[Records provided]:
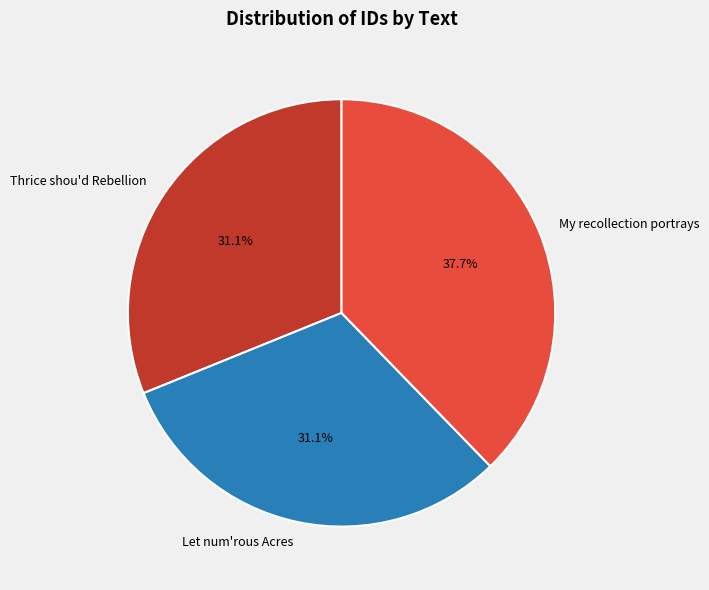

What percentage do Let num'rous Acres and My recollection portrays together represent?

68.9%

--

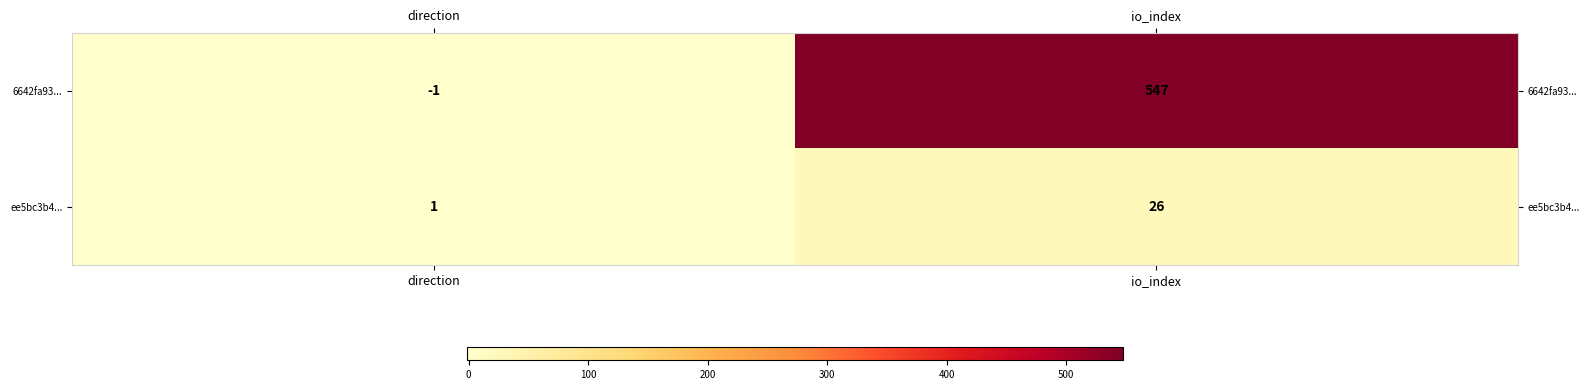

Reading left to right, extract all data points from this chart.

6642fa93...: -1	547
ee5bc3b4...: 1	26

[Exercise]: Find every line in the entries above that contains the word "right", and copy each of those lines out in full.

[Problem solution]:
Reading left to right, extract all data points from this chart.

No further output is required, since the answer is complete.